── TASK MATERIAL ──

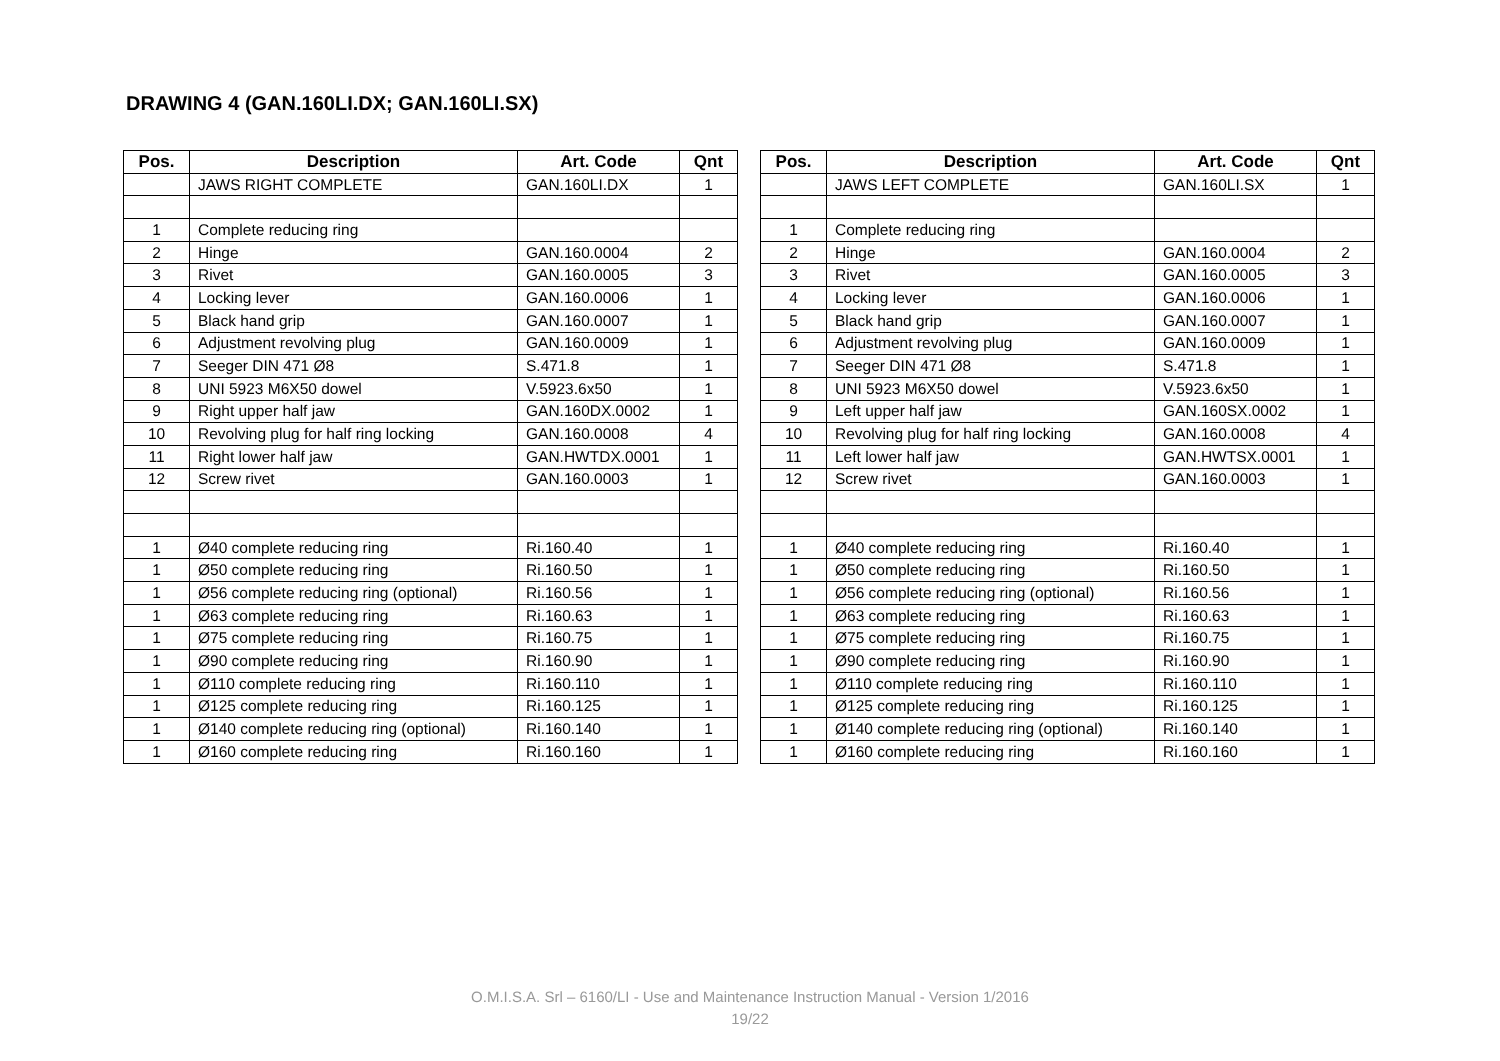DRAWING 4 (GAN.160LI.DX; GAN.160LI.SX)
| Pos. | Description | Art. Code | Qnt |
| --- | --- | --- | --- |
| | JAWS RIGHT COMPLETE | GAN.160LI.DX | 1 |
| 1 | Complete reducing ring | | |
| 2 | Hinge | GAN.160.0004 | 2 |
| 3 | Rivet | GAN.160.0005 | 3 |
| 4 | Locking lever | GAN.160.0006 | 1 |
| 5 | Black hand grip | GAN.160.0007 | 1 |
| 6 | Adjustment revolving plug | GAN.160.0009 | 1 |
| 7 | Seeger DIN 471 Ø8 | S.471.8 | 1 |
| 8 | UNI 5923 M6X50 dowel | V.5923.6x50 | 1 |
| 9 | Right upper half jaw | GAN.160DX.0002 | 1 |
| 10 | Revolving plug for half ring locking | GAN.160.0008 | 4 |
| 11 | Right lower half jaw | GAN.HWTDX.0001 | 1 |
| 12 | Screw rivet | GAN.160.0003 | 1 |
| 1 | Ø40 complete reducing ring | Ri.160.40 | 1 |
| 1 | Ø50 complete reducing ring | Ri.160.50 | 1 |
| 1 | Ø56 complete reducing ring (optional) | Ri.160.56 | 1 |
| 1 | Ø63 complete reducing ring | Ri.160.63 | 1 |
| 1 | Ø75 complete reducing ring | Ri.160.75 | 1 |
| 1 | Ø90 complete reducing ring | Ri.160.90 | 1 |
| 1 | Ø110 complete reducing ring | Ri.160.110 | 1 |
| 1 | Ø125 complete reducing ring | Ri.160.125 | 1 |
| 1 | Ø140 complete reducing ring (optional) | Ri.160.140 | 1 |
| 1 | Ø160 complete reducing ring | Ri.160.160 | 1 |
| Pos. | Description | Art. Code | Qnt |
| --- | --- | --- | --- |
| | JAWS LEFT COMPLETE | GAN.160LI.SX | 1 |
| 1 | Complete reducing ring | | |
| 2 | Hinge | GAN.160.0004 | 2 |
| 3 | Rivet | GAN.160.0005 | 3 |
| 4 | Locking lever | GAN.160.0006 | 1 |
| 5 | Black hand grip | GAN.160.0007 | 1 |
| 6 | Adjustment revolving plug | GAN.160.0009 | 1 |
| 7 | Seeger DIN 471 Ø8 | S.471.8 | 1 |
| 8 | UNI 5923 M6X50 dowel | V.5923.6x50 | 1 |
| 9 | Left upper half jaw | GAN.160SX.0002 | 1 |
| 10 | Revolving plug for half ring locking | GAN.160.0008 | 4 |
| 11 | Left lower half jaw | GAN.HWTSX.0001 | 1 |
| 12 | Screw rivet | GAN.160.0003 | 1 |
| 1 | Ø40 complete reducing ring | Ri.160.40 | 1 |
| 1 | Ø50 complete reducing ring | Ri.160.50 | 1 |
| 1 | Ø56 complete reducing ring (optional) | Ri.160.56 | 1 |
| 1 | Ø63 complete reducing ring | Ri.160.63 | 1 |
| 1 | Ø75 complete reducing ring | Ri.160.75 | 1 |
| 1 | Ø90 complete reducing ring | Ri.160.90 | 1 |
| 1 | Ø110 complete reducing ring | Ri.160.110 | 1 |
| 1 | Ø125 complete reducing ring | Ri.160.125 | 1 |
| 1 | Ø140 complete reducing ring (optional) | Ri.160.140 | 1 |
| 1 | Ø160 complete reducing ring | Ri.160.160 | 1 |
O.M.I.S.A. Srl – 6160/LI - Use and Maintenance Instruction Manual - Version 1/2016
19/22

───

- _ACTIVITY_: What is needed is the count of lines in the records that include the word "JAWS", with no other text.

- _TASK RESULT_: 2